The way I read the new NVIC regarding the number of conditions considered and the new review criteria gave me grave concerns that the process was headed south in the worst way. Every renewal request is required to be taken under review by a medical review officer, and then sent along its way in the process. My concern was delays may end up being even more ridiculous, I mean, have you read the thing?

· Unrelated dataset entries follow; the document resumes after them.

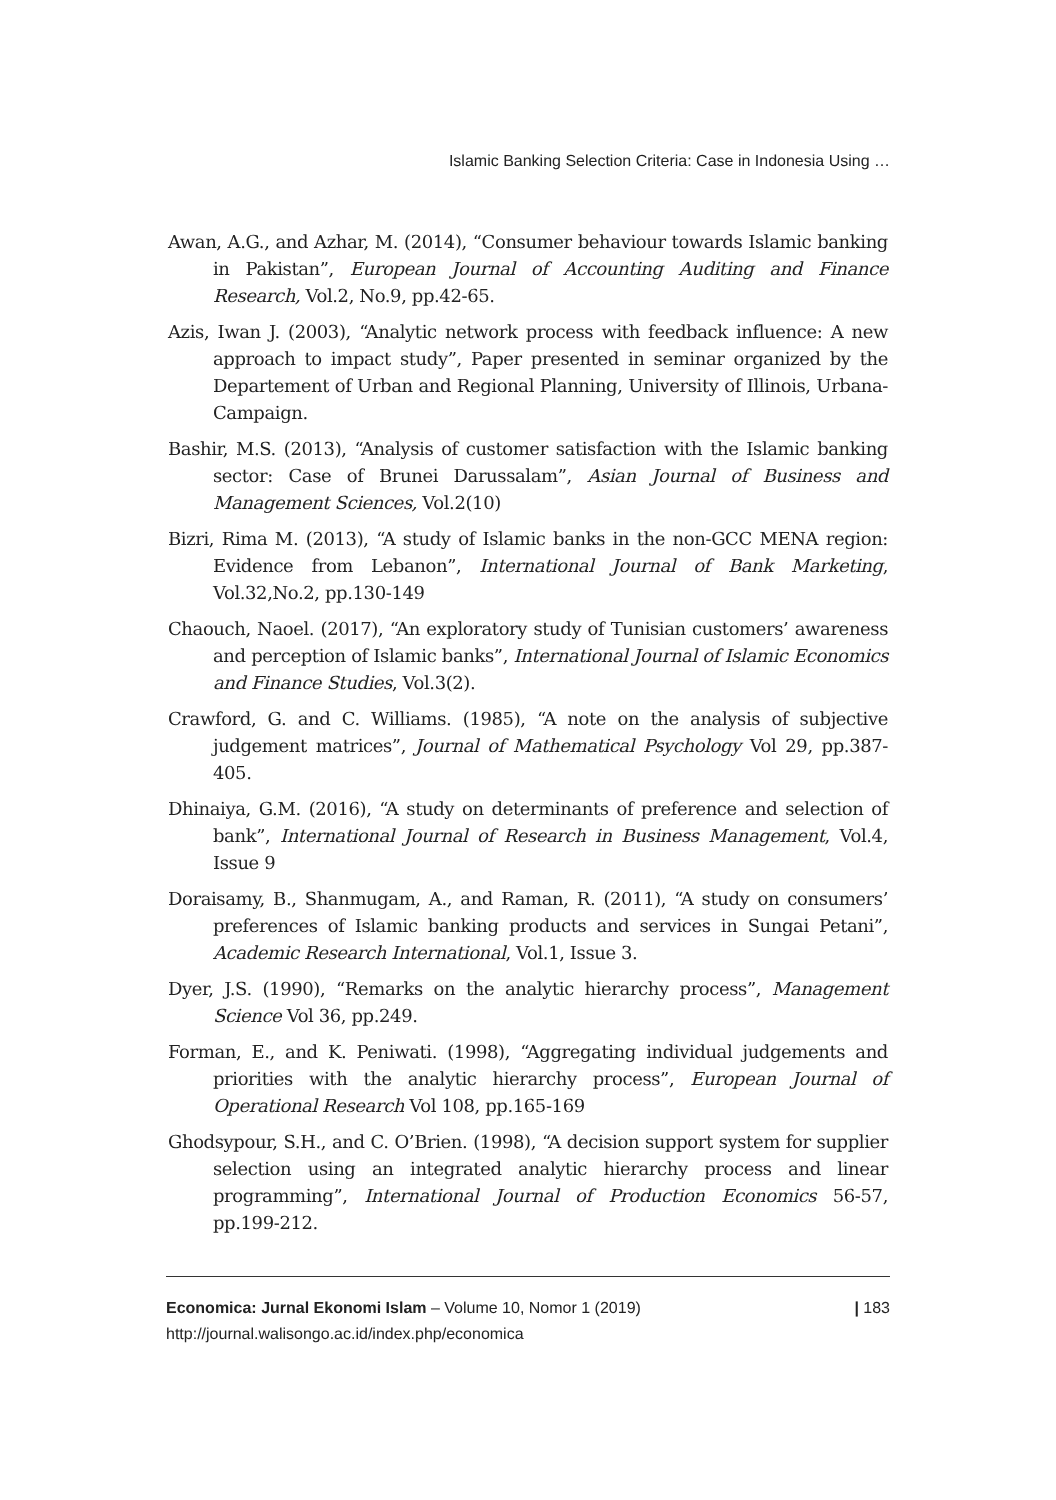Islamic Banking Selection Criteria: Case in Indonesia Using …
Awan, A.G., and Azhar, M. (2014), “Consumer behaviour towards Islamic banking in Pakistan”, European Journal of Accounting Auditing and Finance Research, Vol.2, No.9, pp.42-65.
Azis, Iwan J. (2003), “Analytic network process with feedback influence: A new approach to impact study”, Paper presented in seminar organized by the Departement of Urban and Regional Planning, University of Illinois, Urbana-Campaign.
Bashir, M.S. (2013), “Analysis of customer satisfaction with the Islamic banking sector: Case of Brunei Darussalam”, Asian Journal of Business and Management Sciences, Vol.2(10)
Bizri, Rima M. (2013), “A study of Islamic banks in the non-GCC MENA region: Evidence from Lebanon”, International Journal of Bank Marketing, Vol.32,No.2, pp.130-149
Chaouch, Naoel. (2017), “An exploratory study of Tunisian customers’ awareness and perception of Islamic banks”, International Journal of Islamic Economics and Finance Studies, Vol.3(2).
Crawford, G. and C. Williams. (1985), “A note on the analysis of subjective judgement matrices”, Journal of Mathematical Psychology Vol 29, pp.387-405.
Dhinaiya, G.M. (2016), “A study on determinants of preference and selection of bank”, International Journal of Research in Business Management, Vol.4, Issue 9
Doraisamy, B., Shanmugam, A., and Raman, R. (2011), “A study on consumers’ preferences of Islamic banking products and services in Sungai Petani”, Academic Research International, Vol.1, Issue 3.
Dyer, J.S. (1990), “Remarks on the analytic hierarchy process”, Management Science Vol 36, pp.249.
Forman, E., and K. Peniwati. (1998), “Aggregating individual judgements and priorities with the analytic hierarchy process”, European Journal of Operational Research Vol 108, pp.165-169
Ghodsypour, S.H., and C. O’Brien. (1998), “A decision support system for supplier selection using an integrated analytic hierarchy process and linear programming”, International Journal of Production Economics 56-57, pp.199-212.
| 183 Economica: Jurnal Ekonomi Islam – Volume 10, Nomor 1 (2019)
http://journal.walisongo.ac.id/index.php/economica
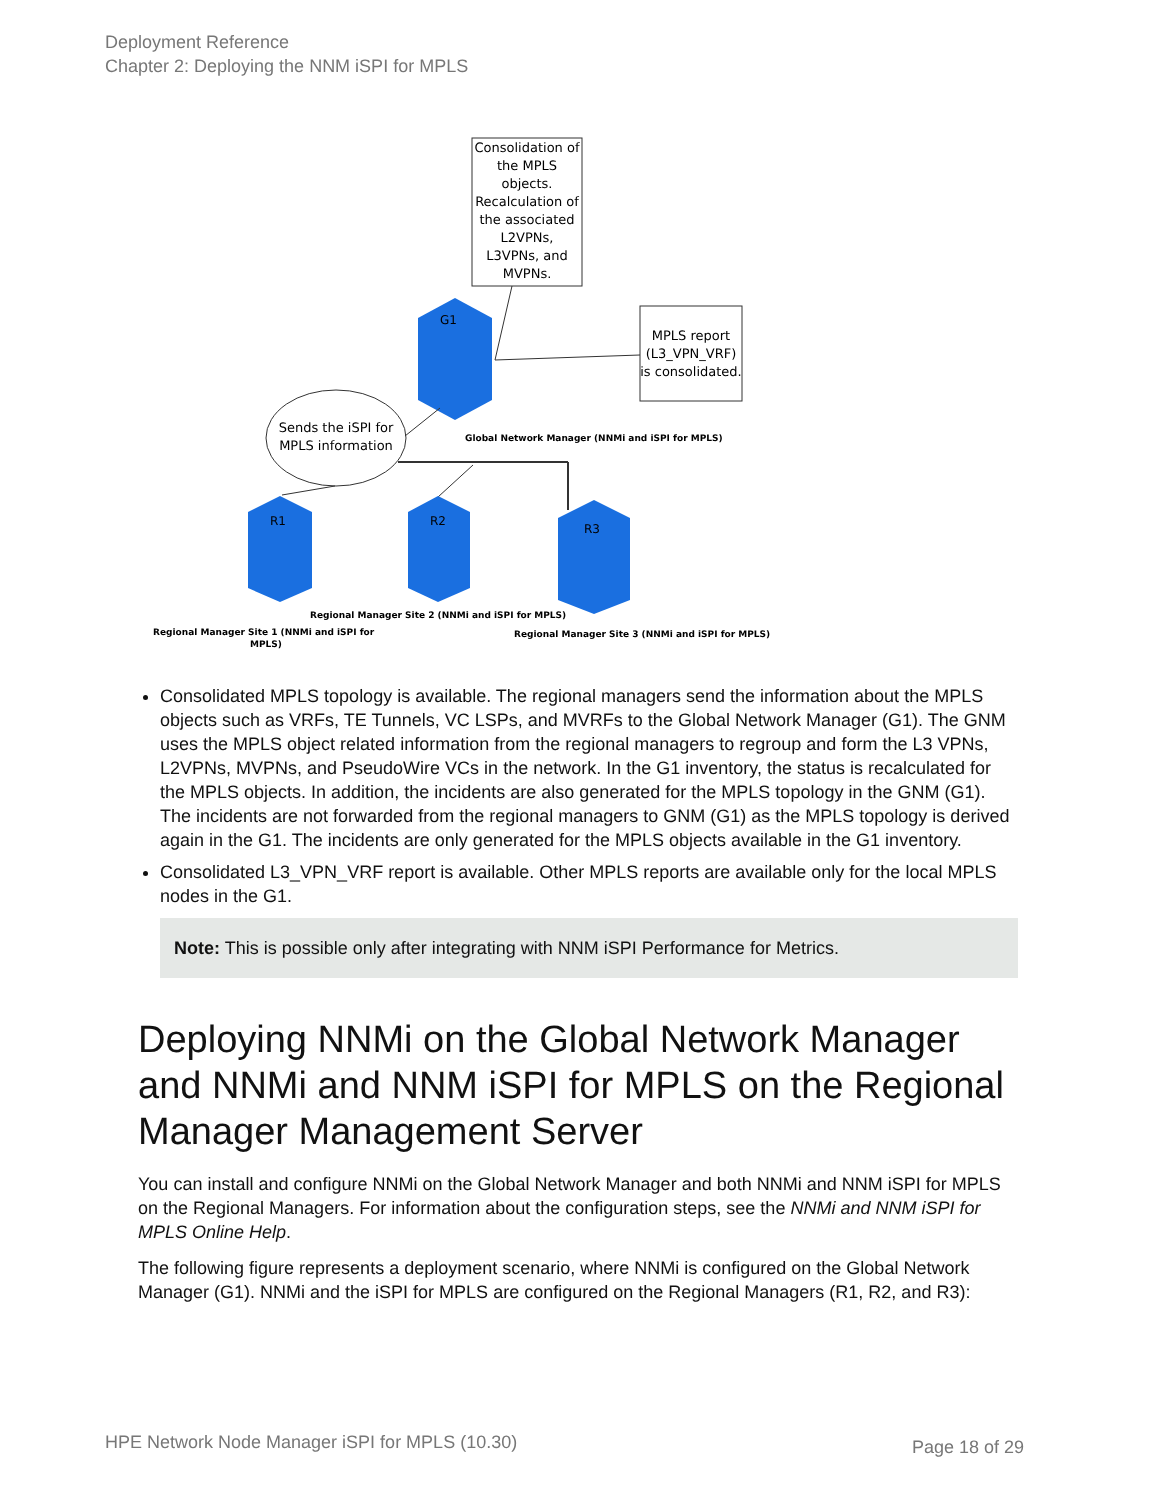Deployment Reference
Chapter 2: Deploying the NNM iSPI for MPLS
Consolidation of the MPLS objects. Recalculation of the associated L2VPNs, L3VPNs, and MVPNs.
MPLS report (L3_VPN_VRF) is consolidated.
G1
Sends the iSPI for MPLS information
Global Network Manager (NNMi and iSPI for MPLS)
R1
R2
R3
Regional Manager Site 2 (NNMi and iSPI for MPLS)
Regional Manager Site 1 (NNMi and iSPI for
MPLS)
Regional Manager Site 3 (NNMi and iSPI for MPLS)
Consolidated MPLS topology is available. The regional managers send the information about the MPLS objects such as VRFs, TE Tunnels, VC LSPs, and MVRFs to the Global Network Manager (G1). The GNM uses the MPLS object related information from the regional managers to regroup and form the L3 VPNs, L2VPNs, MVPNs, and PseudoWire VCs in the network. In the G1 inventory, the status is recalculated for the MPLS objects. In addition, the incidents are also generated for the MPLS topology in the GNM (G1). The incidents are not forwarded from the regional managers to GNM (G1) as the MPLS topology is derived again in the G1. The incidents are only generated for the MPLS objects available in the G1 inventory.
Consolidated L3_VPN_VRF report is available. Other MPLS reports are available only for the local MPLS nodes in the G1.
Note: This is possible only after integrating with NNM iSPI Performance for Metrics.
Deploying NNMi on the Global Network Manager and NNMi and NNM iSPI for MPLS on the Regional Manager Management Server
You can install and configure NNMi on the Global Network Manager and both NNMi and NNM iSPI for MPLS on the Regional Managers. For information about the configuration steps, see the NNMi and NNM iSPI for MPLS Online Help.
The following figure represents a deployment scenario, where NNMi is configured on the Global Network Manager (G1). NNMi and the iSPI for MPLS are configured on the Regional Managers (R1, R2, and R3):
HPE Network Node Manager iSPI for MPLS (10.30)
Page 18 of 29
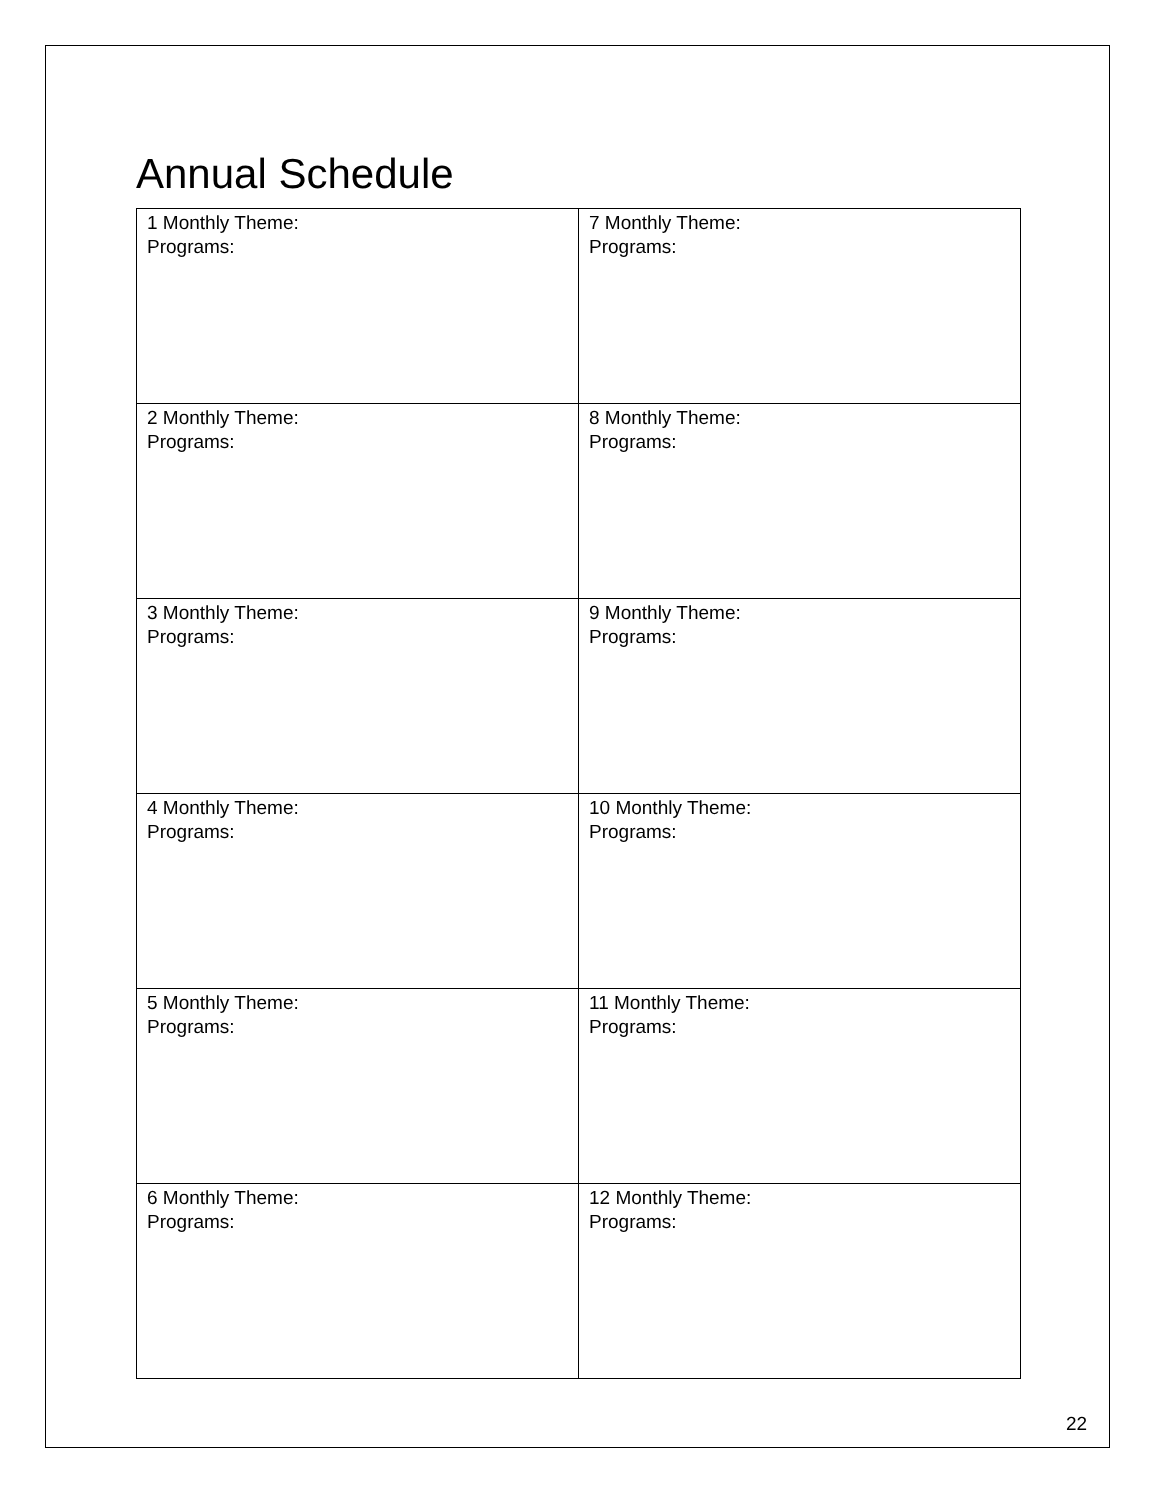Annual Schedule
| 1 Monthly Theme: Programs: | 7 Monthly Theme: Programs: |
| 2 Monthly Theme: Programs: | 8 Monthly Theme: Programs: |
| 3 Monthly Theme: Programs: | 9 Monthly Theme: Programs: |
| 4 Monthly Theme: Programs: | 10 Monthly Theme: Programs: |
| 5 Monthly Theme: Programs: | 11 Monthly Theme: Programs: |
| 6 Monthly Theme: Programs: | 12 Monthly Theme: Programs: |
22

I was initially reluctant to get into it with some drone in the center but it turns out I was pleasantly greeted and all my questions accommodated with clear and straightforward answers. Fancy that!
Here’s what I found out.
(I’ve included this link to the newest flier published by the USCG in regard to the new review system.)
In a nutshell, nothing has changed, except for a few key bits of advice.
When you submit your documents for renewal the form CG-719k needs to be supplied and current. I was informed that if you are healthy and taking no prescription medications, you should fly through the medical review on the first round provided all the T’s are crossed and I’s are dotted. Make sure the form is properly filled out and signed. Specific reference was made regarding the color sense test. The boxes indicating the Ishihara plate edition or whatever plates used should be checked on the form.
If you’re on ANY prescription medications you’ll need to be honest about them and list all of them. The little bit of advice I received regarded background data, you should provide an addendum to the form from your prescribing physician (preferably on his stationary). The addendum should state the condition being treated and that it’s under control and include your physician’s contact information. As long as the condition is not one of the big 5 you should breeze through more quickly than if a request for clarifying info is necessary.

The top 5 reasons for denial include:
1. Implantable cardiac defibrillators; cardiomyopathy.
2. Medications: chronic use of narcotics/
3. Uncontrolled diabetes.
4. Mental health: psychotic disorders; uncontrolled
Bipolar disorder.
5. Uncontrolled sleep disorders.

But the main thing here is that since the new system is all we’ve got, you’ve got no options but to try and make it as easy on the M.R.O. as possible.
From all I could discern during my conversation with the center I can say that you’ll be flagged for further review without the addendum if you take a prescription medication.
The likelihood you’ll be denied is remote unless you fall under the category of one of the 5 big ones. As in 1 tenth of one percent.

So go forth and renew, but be aware that the new regimen is centralized and likely to add a bit of time to the process. By adding another set of eyes to the many that must review your renewal package its logical to expect things to take a little more time.

I’ll keep everyone up to date on how it goes.